Recent reports from varied sources such as the Reserve Bank of India (RBI), International Monetary Fund (IMF) and several rating agencies and merchant banks that the Indian economy is poised to register a growth rate that could be as high as 7 percent have given rise to a self-laudatory mood. A recent article "Can India overtake China?", in the prestigious US journal Foreign Policy, co-authored by Yasheng Huang and Tarun Khanna accounts for a good bit of the gloss on it. Both come with impressive credentials. Huang is an associate professor at MIT's Sloan School of Management, and Khanna is a professor at the Harvard Business School. But it is Huang who, by virtue of being an ethnic Chinese, gives the article its special credibility. While 7 percent is good, evidence suggests that the underlying basics of the Indian economy remain unchanged. Nothing makes this more explicit than a comparison with the economic and social indicators of China after the economic reforms. Far from catching up with China, India seems to be falling well behind.
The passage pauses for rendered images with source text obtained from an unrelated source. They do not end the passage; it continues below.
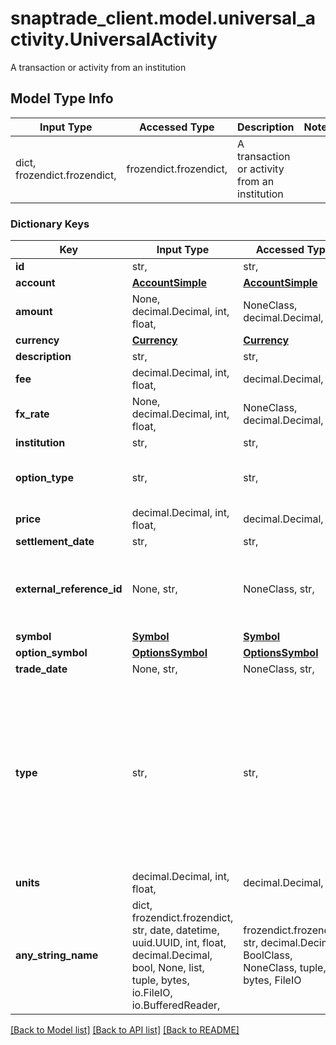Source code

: # snaptrade_client.model.universal_activity.UniversalActivity

A transaction or activity from an institution

## Model Type Info
Input Type | Accessed Type | Description | Notes
------------ | ------------- | ------------- | -------------
dict, frozendict.frozendict,  | frozendict.frozendict,  | A transaction or activity from an institution | 

### Dictionary Keys
Key | Input Type | Accessed Type | Description | Notes
------------ | ------------- | ------------- | ------------- | -------------
**id** | str,  | str,  |  | [optional] 
**account** | [**AccountSimple**](AccountSimple.md) | [**AccountSimple**](AccountSimple.md) |  | [optional] 
**amount** | None, decimal.Decimal, int, float,  | NoneClass, decimal.Decimal,  |  | [optional] 
**currency** | [**Currency**](Currency.md) | [**Currency**](Currency.md) |  | [optional] 
**description** | str,  | str,  |  | [optional] 
**fee** | decimal.Decimal, int, float,  | decimal.Decimal,  |  | [optional] 
**fx_rate** | None, decimal.Decimal, int, float,  | NoneClass, decimal.Decimal,  | The forex conversion rate involved in the transaction if provided by the brokerage | [optional] 
**institution** | str,  | str,  |  | [optional] 
**option_type** | str,  | str,  | If an option transaction, then it&#x27;s type (BUY_TO_OPEN, SELL_TO_CLOSE, etc), otherwise empty string | [optional] 
**price** | decimal.Decimal, int, float,  | decimal.Decimal,  |  | [optional] 
**settlement_date** | str,  | str,  |  | [optional] 
**external_reference_id** | None, str,  | NoneClass, str,  | Reference ID from brokerage used to identify related transactions. For example if an order comprises of several transactions (buy, fee, fx), they can be grouped if they share the same external_reference_id | [optional] 
**symbol** | [**Symbol**](Symbol.md) | [**Symbol**](Symbol.md) |  | [optional] 
**option_symbol** | [**OptionsSymbol**](OptionsSymbol.md) | [**OptionsSymbol**](OptionsSymbol.md) |  | [optional] 
**trade_date** | None, str,  | NoneClass, str,  |  | [optional] 
**type** | str,  | str,  | Potential values include (but are not limited to) - DIVIDEND - BUY - SELL - CONTRIBUTION - WITHDRAWAL - EXTERNAL_ASSET_TRANSFER_IN - EXTERNAL_ASSET_TRANSFER_OUT - INTERNAL_CASH_TRANSFER_IN - INTERNAL_CASH_TRANSFER_OUT - INTERNAL_ASSET_TRANSFER_IN - INTERNAL_ASSET_TRANSFER_OUT - INTEREST - REBATE - GOV_GRANT - TAX - FEE - REI - FXT | [optional] 
**units** | decimal.Decimal, int, float,  | decimal.Decimal,  | Usually but not necessarily an integer | [optional] 
**any_string_name** | dict, frozendict.frozendict, str, date, datetime, uuid.UUID, int, float, decimal.Decimal, bool, None, list, tuple, bytes, io.FileIO, io.BufferedReader,  | frozendict.frozendict, str, decimal.Decimal, BoolClass, NoneClass, tuple, bytes, FileIO | any string name can be used but the value must be the correct type | [optional]

[[Back to Model list]](../../README.md#documentation-for-models) [[Back to API list]](../../README.md#documentation-for-api-endpoints) [[Back to README]](../../README.md)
We must not forget that 7 percent comes after a year of 4.6 percent, preceded by performances of 5.7 percent and 3.9 percent, which shows the average growth rate to still be in a low trajectory. But even if we accept that India is indeed 'shining', how good is that shine? Is it a burnish that reveals the quality of the metal beneath or is it a thin coat of varnish that just puts a superficial gloss? To understand that we must go into how good the years after the so-called reforms have been. Very simply, the decade after the launch of the so-called reforms has not been very much better than the decade before it. Gross National Product (GNP) growth for the post-reform period (1992-01) crept up by a mere 0.2 percent to 5.9 percent. With a performance like that it would be extremely difficult to make a case that the economic reforms or liberalisation, call it what you will, have made much of an impact on the nation as a whole.
Of course some have benefited. As Sushma Swaraj, currently health and family welfare minister, famously told the lower house of the Indian parliament recently, there are no more queues for telephone and gas connections. But with India's teledensity a mere 3.2 per 100, and with just 58 million of the 180 million households with gas connections, clearly suggesting that most households with an annual income of less than INR 80, 000 are without cheap and subsidised energy, the country seems quite some way off from a satisfactory distribution of benefits. Nevertheless, no queues for phones, gas, and even for Maruti cars and Bajaj scooters and motorcycles is still good news. But certainly not enough to warrant an outpouring of self-congratulations for it is indices for infant mortality (69 per 1000), life expectancy (63 years), literacy (65 percent), as well as energy sufficiency (527 billion kilowatt hours) and energy consumption (a mere 379 kilowatt hours per capita) that make the living reality of India. Additionally, however well it might have done, the country has fallen well behind China and it will take some effort to catch up. (Tables 1(a), 1(b), 1(c) and 1(d)).
A comparison of the first ten years of the economic performances of India and China after reforms (from 1992 for India and from 1979 for China) is instructive. China entered the first decade of reforms as a fast developing and modernising country with an average decadal growth rate of 5.5 percent. But more important than this was the performance by 1980 of reducing infant mortality to 42 per 1000, elevating life expectancy to 67 years, and raising adult literacy to 66 percent. India by contrast had a better growth rate of 5.7 percent in the 1980s but came burdened with an infant mortality of 119 per 1000, life expectancy of 59.2 years, and adult literacy of 48.41 percent (Table 2). Many reasons have been advanced for China's stupendous performance. Few are as valid as what Amartya Sen wrote: "China's relative advantage over India is a product of its pre-reform (pre-1979) groundwork rather than its post-reform redirection".